# EXERCISE OBJECTIVE:
Reproduce the lines below verbatim, from the first line of the records through the line containing "common name: Woolly burdock", both included.

══════════════════════════════

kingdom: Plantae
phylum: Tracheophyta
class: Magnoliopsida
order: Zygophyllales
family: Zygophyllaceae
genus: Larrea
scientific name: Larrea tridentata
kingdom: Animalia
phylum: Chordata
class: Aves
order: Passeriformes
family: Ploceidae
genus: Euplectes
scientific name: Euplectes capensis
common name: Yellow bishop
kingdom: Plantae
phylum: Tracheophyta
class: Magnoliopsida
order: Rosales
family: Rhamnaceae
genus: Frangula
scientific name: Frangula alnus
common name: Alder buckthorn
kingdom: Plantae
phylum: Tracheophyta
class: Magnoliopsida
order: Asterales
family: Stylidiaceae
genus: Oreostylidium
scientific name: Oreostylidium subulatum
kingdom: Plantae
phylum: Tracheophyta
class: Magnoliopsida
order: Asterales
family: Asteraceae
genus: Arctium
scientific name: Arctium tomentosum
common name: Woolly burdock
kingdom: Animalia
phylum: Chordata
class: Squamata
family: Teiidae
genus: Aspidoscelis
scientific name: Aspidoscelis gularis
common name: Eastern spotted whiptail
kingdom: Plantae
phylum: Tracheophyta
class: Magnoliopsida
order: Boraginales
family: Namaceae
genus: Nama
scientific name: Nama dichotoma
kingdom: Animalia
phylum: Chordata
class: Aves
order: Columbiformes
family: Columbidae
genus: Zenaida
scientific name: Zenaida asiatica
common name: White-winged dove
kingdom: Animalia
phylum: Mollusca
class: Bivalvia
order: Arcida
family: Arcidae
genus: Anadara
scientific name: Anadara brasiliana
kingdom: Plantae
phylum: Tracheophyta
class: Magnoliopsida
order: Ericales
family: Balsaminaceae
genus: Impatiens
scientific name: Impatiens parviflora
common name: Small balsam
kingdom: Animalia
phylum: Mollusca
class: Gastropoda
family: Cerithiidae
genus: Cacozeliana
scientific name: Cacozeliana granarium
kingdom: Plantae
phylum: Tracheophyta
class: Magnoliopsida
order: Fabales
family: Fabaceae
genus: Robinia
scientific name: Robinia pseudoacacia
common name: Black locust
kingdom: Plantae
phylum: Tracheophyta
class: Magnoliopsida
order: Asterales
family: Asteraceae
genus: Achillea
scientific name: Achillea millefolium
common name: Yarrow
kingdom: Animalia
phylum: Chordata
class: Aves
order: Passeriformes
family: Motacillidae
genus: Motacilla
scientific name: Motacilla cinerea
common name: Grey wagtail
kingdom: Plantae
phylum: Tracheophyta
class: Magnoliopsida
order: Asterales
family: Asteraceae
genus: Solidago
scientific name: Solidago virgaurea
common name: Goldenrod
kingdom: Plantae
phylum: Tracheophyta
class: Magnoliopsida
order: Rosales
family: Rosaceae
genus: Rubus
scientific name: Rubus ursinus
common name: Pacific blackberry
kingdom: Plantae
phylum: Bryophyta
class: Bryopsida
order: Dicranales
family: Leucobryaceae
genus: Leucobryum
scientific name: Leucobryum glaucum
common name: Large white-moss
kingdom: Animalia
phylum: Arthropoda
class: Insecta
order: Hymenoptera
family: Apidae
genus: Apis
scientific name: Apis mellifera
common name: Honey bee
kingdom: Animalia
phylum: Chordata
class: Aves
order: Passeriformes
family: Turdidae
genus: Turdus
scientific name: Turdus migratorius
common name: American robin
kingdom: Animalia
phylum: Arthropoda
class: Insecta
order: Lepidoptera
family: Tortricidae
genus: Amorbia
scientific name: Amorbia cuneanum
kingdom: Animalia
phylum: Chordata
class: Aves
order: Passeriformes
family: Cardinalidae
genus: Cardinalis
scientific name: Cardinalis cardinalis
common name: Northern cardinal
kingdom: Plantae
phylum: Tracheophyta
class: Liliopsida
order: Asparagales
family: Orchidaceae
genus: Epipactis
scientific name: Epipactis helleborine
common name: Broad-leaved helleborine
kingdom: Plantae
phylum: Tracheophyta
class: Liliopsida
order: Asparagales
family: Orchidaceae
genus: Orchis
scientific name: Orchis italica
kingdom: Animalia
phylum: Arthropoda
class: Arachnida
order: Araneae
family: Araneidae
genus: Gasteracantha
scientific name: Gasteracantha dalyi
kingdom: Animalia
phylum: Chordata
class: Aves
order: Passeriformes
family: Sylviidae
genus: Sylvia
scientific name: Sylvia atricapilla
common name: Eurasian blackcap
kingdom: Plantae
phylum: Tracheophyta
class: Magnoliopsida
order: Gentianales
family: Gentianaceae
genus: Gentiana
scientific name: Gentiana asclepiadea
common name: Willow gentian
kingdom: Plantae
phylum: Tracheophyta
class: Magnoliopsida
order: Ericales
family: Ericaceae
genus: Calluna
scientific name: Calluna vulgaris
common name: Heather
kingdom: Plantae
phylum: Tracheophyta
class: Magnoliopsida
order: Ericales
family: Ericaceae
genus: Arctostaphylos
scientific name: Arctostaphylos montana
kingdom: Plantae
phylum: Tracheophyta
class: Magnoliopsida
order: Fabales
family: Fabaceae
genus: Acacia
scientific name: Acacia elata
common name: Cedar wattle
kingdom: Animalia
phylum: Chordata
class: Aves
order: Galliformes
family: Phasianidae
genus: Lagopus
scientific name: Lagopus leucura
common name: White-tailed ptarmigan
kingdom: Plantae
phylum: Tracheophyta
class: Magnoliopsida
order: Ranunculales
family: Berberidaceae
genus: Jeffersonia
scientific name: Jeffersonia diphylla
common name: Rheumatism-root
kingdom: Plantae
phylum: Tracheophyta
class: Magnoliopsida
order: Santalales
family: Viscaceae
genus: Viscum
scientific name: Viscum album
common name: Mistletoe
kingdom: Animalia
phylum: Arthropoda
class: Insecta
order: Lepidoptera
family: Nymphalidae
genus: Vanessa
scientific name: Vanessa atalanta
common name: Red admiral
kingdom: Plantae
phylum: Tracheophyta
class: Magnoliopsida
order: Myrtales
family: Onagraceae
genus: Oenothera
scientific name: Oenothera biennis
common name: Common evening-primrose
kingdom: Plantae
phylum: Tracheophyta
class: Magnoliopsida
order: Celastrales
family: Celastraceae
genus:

══════════════════════════════

# THE RESPONSE:
kingdom: Plantae
phylum: Tracheophyta
class: Magnoliopsida
order: Zygophyllales
family: Zygophyllaceae
genus: Larrea
scientific name: Larrea tridentata
kingdom: Animalia
phylum: Chordata
class: Aves
order: Passeriformes
family: Ploceidae
genus: Euplectes
scientific name: Euplectes capensis
common name: Yellow bishop
kingdom: Plantae
phylum: Tracheophyta
class: Magnoliopsida
order: Rosales
family: Rhamnaceae
genus: Frangula
scientific name: Frangula alnus
common name: Alder buckthorn
kingdom: Plantae
phylum: Tracheophyta
class: Magnoliopsida
order: Asterales
family: Stylidiaceae
genus: Oreostylidium
scientific name: Oreostylidium subulatum
kingdom: Plantae
phylum: Tracheophyta
class: Magnoliopsida
order: Asterales
family: Asteraceae
genus: Arctium
scientific name: Arctium tomentosum
common name: Woolly burdock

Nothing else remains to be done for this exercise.